STATED TASK — Extend the speech against the Pacific migration lottery bill by writing what comes next after its final sentence.
— begin EXTRACT —
Important points have been made by other speakers, not just about our past but about our future in the area and the important national security elements and developmental opportunities that we have to support all of our very good friends in the Pacific family, for them to achieve the destiny that they want. I don't believe that it's the ambition of the communities of the Pacific to leave the Pacific and to come to countries like Australia. I'm very confident—having had my direct personal connections with people throughout the Pacific—that they want their future to be in the Pacific. Their governments also want their future to be in the Pacific. They want to grow their economies. They want to establish existing and new industries that give the people who live in the Pacific a hope and confidence and an ambition for their future to be exactly where they are, which is their home.

This policy is, effectively, encouraging the absolute opposite of that. It's saying that we want to offer people some kind of lottery opportunity to leave their community, to leave their economy, and to make their future in Australia. We very proudly welcome people who want to make their future in this country. We have two elements to our migration program: the economic skill side and the humanitarian refugee side. I want to see us enhance that program to have that program doing exactly what it is meant to.

The principles in this bill should be an anathema to what we're seeking to do when it comes to both elements of our migration program. We do not want to be flippantly conducting lotteries for people to come to our country and we don't want to encourage people who have the ability to be the future of their own country to leave that country, unless they're in situations—and this is not the case amongst our Pacific nation friends—where they need a humanitarian pathway away from where they currently are to our nation.

Essentially what we're saying here is that we want to go to our Pacific neighbours and say to their population, 'Enter a lottery to leave your country and come and make your future in our country.' It would surprise me if the governments, leaders, communities and societies amongst the Pacific nations view that as being something that a good neighbour like Australia should be doing to their communities.

We have a very good, strong tradition of great economic partnerships with Pacific nations. There are economic opportunities. The PALM scheme is one that everyone would be aware of. It provides employment opportunities on a seasonal basis in our nation. In agricultural communities this is absolutely vital. The PALM scheme provides seasonal labour in places in this country with great shortages in and great demand for seasonal labour.

Obviously the PALM scheme provides a pathway for people from Pacific nations to come to Australia on a seasonal basis to earn a significant income here in this country—compared to the income that they might earn on an ongoing basis in their own nation—and to remit their earnings, net of the costs that they have living here whilst they are on that visa. That provides an enormous economic injection into the economies from where they come and also provides them with the capacity to use that as a way of building their economic future in their own country.

A lot of anecdotal stories have been shared by colleagues who represent electorates where this scheme provides a lot of labour and where people have come. Through the PALM scheme people might come to the Leichardt electorate for a couple of seasons and earn an income that supports their family and that they invest in their country of origin to build their economic future there.

This policy effectively says that, instead of that being the focus of opportunities for people in the Pacific in this country, which works very well for both economies, we want people in Pacific nations to participate in a lottery indiscriminately to leave those nations permanently and come to Australia. We have a skilled migration program, which is important, and we do have significant skilled labour shortages in this country. The way in which we undertake that can always be improved. I have looked very closely at, and am very interested in, migration reform opportunities that are demand driven and led by businesses, where employer sponsorship is at the heart of filling shortages in labour, both at the skilled level and at the geographic level.
— end EXTRACT —
— begin SUPPLIED DATA —
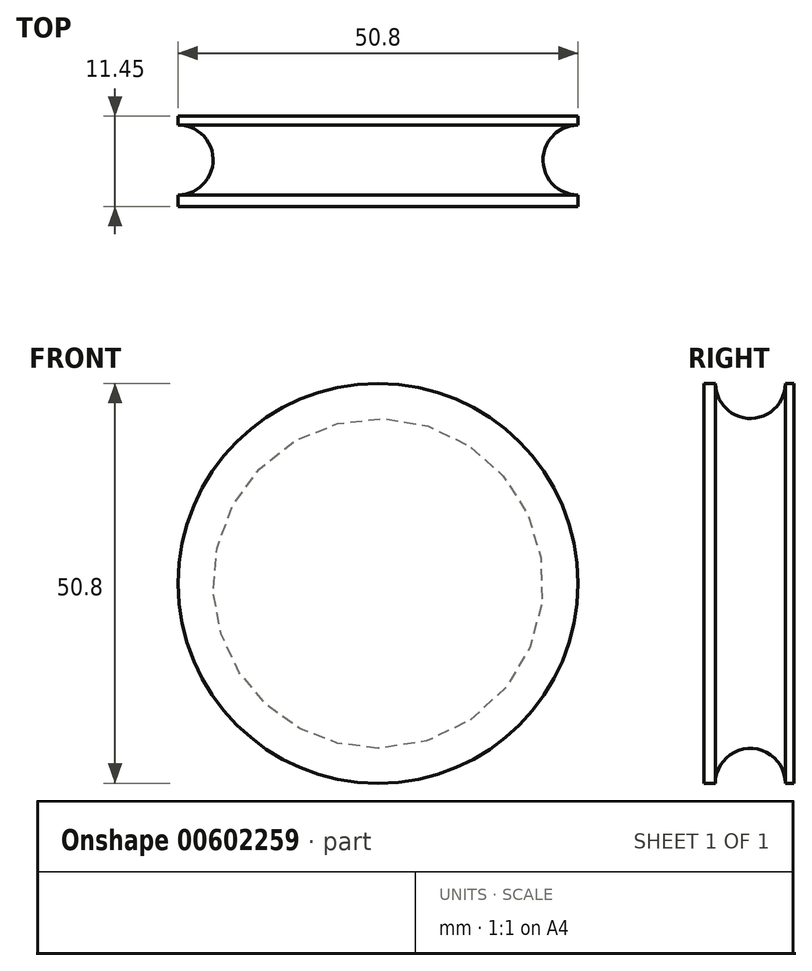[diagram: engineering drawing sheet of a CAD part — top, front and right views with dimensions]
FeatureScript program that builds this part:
— end SUPPLIED DATA —
RESPONSE TO THIS EXERCISE —
We in this country are not as good as we need to be at ensuring that people who come through the skilled migration channels are in fact honouring the principle of why we want them through the skilled stream to come here. That's really a geographic issue. There are a lot of people who come into the country through the scheme that is trying to address labour shortages in regional Australia, and even in my home city of Adelaide, which some might not consider regional. At times we have been designated as regional under the migration system, because, regrettably for someone who is not from Melbourne, Sydney or South-East Queensland, we find that those regions are a magnet for people coming into the country, and, while people might be coming under the pretence of helping to address a skill shortage in somewhere like my home state of South Australia, they are free to ultimately end up in the suburbs of Sydney or Melbourne. So looking at and considering regional rules and geographic rules around skilled migration is something that I would commend to all of us as policymakers.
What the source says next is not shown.